By Fr. Roy Cimagala
THE Feast of the Holy Innocents on December 28 (cfr. Mt 2,13-18) obviously reminds us that like those martyred babies, we too can be martyred anytime as collateral victims in our life drama when we try to be consistent with our Christian faith. Therefore, we should be ready for it, strengthening our faith and love for God and others, and losing the fear of suffering and martyrdom.
The Feast also reminds us that dreams can be a very effective vehicle for God’s message to reach us. We can see this clearly in the case of the two Josephs in the Bible, one in the Old Testament and the other in the New.
In the case of Joseph, the son of Jacob, his brothers branded him as a dreamer out of envy. He told them of a dream about his sheaf of crop standing out and those of his brothers bowing down to his. Also, he dreamt of the sun, moon, and 11 stars bowing down to him, which further stirred the envy of his brothers.
This was later on realized when even Jacob and Joseph’s brothers had to bow down to him, already as a governor of Egypt who was in charge of dispensing grain during the time of famine. This part of the story of Joseph is most moving, for it shows his magnanimity and how good a person he was in spite of the grave injustice inflicted on him by his own brothers.
Somehow the Old Testament Joseph prefigures the New Testament St. Joseph. Like the former, the latter also had dreams that shaped his life. He was clarified about his vocation and mission in life through a dream. Like the former, the latter also had to go to Egypt because of the rampage of killing of the innocents.
We can only wish that we have dreams like those of the two Josephs. This should be part of our constant prayers. Even if we should not pay much attention to our dreams, since they are beyond our control, we should realize that dreams somehow play an important role in our life. They can tell us many things about ourselves, and about others also, and many other things.

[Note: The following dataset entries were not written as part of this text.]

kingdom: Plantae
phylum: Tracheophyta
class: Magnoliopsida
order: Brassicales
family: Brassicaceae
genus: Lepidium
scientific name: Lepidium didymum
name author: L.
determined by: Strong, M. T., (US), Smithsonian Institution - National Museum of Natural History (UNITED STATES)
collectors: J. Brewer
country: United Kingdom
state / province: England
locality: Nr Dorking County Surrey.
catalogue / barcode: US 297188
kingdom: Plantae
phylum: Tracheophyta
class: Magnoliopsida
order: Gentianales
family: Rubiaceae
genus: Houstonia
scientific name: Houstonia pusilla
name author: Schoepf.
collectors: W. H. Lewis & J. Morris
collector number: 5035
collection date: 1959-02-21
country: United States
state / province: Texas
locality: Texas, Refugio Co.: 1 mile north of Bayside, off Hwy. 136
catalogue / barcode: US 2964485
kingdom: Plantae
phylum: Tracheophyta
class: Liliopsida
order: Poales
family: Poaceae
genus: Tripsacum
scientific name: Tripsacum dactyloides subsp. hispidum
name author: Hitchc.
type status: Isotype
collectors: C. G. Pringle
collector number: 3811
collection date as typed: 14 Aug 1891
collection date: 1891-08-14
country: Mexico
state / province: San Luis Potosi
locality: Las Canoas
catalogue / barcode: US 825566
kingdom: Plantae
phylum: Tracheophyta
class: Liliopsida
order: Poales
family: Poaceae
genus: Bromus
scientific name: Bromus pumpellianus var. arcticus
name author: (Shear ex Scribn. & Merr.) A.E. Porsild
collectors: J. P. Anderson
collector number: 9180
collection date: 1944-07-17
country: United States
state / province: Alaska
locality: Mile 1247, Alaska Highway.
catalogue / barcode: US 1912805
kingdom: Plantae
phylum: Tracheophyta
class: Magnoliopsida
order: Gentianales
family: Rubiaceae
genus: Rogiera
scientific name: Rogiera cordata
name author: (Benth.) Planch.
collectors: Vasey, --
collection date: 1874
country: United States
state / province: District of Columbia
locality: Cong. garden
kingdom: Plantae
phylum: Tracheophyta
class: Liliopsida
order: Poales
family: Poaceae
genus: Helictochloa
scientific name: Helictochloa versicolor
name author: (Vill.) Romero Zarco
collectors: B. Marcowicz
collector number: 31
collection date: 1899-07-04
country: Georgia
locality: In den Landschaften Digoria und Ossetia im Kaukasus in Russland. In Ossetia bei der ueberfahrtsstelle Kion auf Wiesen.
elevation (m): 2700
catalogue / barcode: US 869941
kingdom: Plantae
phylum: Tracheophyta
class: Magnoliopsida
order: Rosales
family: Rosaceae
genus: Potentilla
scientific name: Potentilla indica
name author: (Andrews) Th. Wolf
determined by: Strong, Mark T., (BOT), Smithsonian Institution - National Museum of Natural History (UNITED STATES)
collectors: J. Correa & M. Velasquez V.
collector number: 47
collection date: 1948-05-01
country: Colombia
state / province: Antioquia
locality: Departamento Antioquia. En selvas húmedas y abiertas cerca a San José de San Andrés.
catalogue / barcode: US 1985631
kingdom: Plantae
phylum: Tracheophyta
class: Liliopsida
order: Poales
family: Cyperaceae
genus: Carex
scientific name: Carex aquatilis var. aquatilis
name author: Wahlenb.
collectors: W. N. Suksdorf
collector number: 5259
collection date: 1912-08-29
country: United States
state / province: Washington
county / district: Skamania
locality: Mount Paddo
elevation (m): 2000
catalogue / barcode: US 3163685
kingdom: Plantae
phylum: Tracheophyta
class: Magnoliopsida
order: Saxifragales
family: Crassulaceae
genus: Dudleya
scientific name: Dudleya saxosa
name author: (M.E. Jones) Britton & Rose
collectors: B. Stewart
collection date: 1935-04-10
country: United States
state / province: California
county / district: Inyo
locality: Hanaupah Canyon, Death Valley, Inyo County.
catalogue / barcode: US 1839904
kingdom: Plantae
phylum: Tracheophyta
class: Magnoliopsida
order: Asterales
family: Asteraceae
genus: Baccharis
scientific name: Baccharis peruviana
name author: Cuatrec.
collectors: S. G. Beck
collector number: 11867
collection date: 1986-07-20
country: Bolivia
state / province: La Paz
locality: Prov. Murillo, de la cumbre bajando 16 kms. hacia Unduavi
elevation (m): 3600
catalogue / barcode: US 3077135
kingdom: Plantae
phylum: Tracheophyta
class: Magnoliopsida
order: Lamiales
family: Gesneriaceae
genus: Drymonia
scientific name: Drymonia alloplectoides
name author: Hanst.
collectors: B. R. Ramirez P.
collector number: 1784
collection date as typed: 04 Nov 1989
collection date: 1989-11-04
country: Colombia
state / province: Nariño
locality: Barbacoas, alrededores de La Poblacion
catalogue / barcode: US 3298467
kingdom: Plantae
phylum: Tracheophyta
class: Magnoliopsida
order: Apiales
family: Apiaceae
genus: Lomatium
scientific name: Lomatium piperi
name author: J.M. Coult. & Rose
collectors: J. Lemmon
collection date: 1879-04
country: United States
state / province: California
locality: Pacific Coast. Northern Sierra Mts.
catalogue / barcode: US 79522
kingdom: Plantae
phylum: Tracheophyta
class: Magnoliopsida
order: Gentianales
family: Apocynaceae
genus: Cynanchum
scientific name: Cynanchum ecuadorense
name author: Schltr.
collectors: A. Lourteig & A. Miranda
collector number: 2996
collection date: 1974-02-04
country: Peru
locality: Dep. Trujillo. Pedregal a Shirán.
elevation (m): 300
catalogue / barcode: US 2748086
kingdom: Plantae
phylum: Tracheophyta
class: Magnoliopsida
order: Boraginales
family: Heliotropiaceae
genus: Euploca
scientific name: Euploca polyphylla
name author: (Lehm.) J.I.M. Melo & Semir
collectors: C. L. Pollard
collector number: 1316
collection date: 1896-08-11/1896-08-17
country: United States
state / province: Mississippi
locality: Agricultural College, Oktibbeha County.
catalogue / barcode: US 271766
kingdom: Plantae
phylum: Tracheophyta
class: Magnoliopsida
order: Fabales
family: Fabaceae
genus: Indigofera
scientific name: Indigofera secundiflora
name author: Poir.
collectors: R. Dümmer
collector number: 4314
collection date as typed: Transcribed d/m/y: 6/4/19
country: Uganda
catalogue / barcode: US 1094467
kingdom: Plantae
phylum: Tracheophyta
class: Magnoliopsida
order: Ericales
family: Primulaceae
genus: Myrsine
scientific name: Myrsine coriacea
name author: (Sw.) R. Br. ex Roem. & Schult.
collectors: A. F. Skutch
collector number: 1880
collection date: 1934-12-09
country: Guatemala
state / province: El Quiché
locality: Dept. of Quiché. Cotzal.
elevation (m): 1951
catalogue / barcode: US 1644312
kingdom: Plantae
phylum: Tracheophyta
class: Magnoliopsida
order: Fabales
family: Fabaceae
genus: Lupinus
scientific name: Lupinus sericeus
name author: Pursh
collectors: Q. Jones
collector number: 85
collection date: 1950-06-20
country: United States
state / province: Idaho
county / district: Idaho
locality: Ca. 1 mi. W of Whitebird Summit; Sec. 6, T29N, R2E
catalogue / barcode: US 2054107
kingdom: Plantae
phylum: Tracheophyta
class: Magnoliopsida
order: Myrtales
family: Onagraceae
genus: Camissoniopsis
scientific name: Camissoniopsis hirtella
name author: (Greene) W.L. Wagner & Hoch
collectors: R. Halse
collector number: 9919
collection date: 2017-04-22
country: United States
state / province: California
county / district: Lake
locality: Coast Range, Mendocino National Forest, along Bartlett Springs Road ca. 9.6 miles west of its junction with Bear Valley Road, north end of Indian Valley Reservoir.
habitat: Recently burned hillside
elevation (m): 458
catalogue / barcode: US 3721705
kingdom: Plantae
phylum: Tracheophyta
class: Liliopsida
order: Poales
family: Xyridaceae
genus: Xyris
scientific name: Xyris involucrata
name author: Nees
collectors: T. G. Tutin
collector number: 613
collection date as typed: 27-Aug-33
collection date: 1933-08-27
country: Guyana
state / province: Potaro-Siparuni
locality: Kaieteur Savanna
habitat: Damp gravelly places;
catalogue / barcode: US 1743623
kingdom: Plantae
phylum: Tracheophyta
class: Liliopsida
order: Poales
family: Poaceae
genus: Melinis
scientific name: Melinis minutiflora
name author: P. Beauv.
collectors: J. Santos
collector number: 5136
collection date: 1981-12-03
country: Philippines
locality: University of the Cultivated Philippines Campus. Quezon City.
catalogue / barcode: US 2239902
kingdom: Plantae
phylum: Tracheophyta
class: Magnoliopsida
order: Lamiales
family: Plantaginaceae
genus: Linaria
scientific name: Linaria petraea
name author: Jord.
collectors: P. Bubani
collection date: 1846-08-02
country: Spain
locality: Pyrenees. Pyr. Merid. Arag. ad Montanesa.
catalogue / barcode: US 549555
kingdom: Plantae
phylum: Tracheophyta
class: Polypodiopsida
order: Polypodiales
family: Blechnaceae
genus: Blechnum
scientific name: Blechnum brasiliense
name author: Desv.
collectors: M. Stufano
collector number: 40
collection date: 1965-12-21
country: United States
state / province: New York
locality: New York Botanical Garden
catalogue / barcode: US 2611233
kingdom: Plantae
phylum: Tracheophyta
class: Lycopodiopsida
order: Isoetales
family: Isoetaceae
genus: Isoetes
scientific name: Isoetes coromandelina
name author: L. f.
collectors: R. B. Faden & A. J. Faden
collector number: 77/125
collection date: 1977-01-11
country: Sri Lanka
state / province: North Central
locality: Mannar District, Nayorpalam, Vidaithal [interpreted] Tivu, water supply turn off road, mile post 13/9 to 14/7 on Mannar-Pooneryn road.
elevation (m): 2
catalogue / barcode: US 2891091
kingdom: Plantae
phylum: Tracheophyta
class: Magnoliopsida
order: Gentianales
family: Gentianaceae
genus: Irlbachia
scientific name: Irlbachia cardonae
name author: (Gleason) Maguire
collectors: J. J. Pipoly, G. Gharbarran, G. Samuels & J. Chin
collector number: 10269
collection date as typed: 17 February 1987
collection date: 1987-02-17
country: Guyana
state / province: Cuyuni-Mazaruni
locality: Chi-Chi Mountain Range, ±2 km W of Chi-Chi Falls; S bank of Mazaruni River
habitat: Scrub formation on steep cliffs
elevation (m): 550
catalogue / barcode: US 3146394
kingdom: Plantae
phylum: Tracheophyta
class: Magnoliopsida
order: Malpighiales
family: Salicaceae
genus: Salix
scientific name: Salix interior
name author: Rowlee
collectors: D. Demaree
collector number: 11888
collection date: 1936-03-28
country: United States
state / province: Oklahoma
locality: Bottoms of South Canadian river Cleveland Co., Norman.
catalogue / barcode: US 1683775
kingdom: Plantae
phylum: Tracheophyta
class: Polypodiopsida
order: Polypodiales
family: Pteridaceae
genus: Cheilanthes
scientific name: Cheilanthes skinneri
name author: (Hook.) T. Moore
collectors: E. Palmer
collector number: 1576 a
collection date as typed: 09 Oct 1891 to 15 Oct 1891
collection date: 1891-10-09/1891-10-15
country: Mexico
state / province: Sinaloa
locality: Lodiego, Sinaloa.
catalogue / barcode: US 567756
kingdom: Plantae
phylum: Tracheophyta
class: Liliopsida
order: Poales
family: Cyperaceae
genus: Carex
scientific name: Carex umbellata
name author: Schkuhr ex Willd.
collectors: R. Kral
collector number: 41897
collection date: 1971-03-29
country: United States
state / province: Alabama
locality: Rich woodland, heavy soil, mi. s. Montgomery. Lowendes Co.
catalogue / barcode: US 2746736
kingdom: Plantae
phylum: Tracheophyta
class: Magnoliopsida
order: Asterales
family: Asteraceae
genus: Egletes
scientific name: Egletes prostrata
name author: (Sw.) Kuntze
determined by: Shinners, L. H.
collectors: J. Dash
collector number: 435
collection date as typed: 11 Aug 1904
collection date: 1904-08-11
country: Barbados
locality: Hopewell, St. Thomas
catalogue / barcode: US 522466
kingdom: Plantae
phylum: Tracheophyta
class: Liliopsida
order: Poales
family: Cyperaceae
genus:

We have to know how to handle them, when to take them seriously and when not. The proper and basic attitude, I think, is not to be afraid of them and to remain calm, especially when they are distressing. We should also bring them to our prayers, always asking for a light from God.
I suppose that for this wonderful possibility of our dreams to take place, we should put ourselves in the proper condition so that our dreams can truly be channels through which God’s messages can reach us. For this, we should see to it that all throughout the day, we live a clean life, full of love and goodness to everyone. Let’s be humble and simple and yet very active in battling against the enemies of God and of our soul.
Yes, dreams can express the content of our subconscious mind and heart, our fears, hidden desires and pent-up emotions. When this is the case, it can only mean that we have to improve on our integrity and simplicity, our unity of life, resolving with the grace of God and our efforts whatever inner contradictions we harbor in our hearts, especially the tension between our spirit and our wounded flesh.
I believe that’s when our dreams can truly be an effective link between God and us!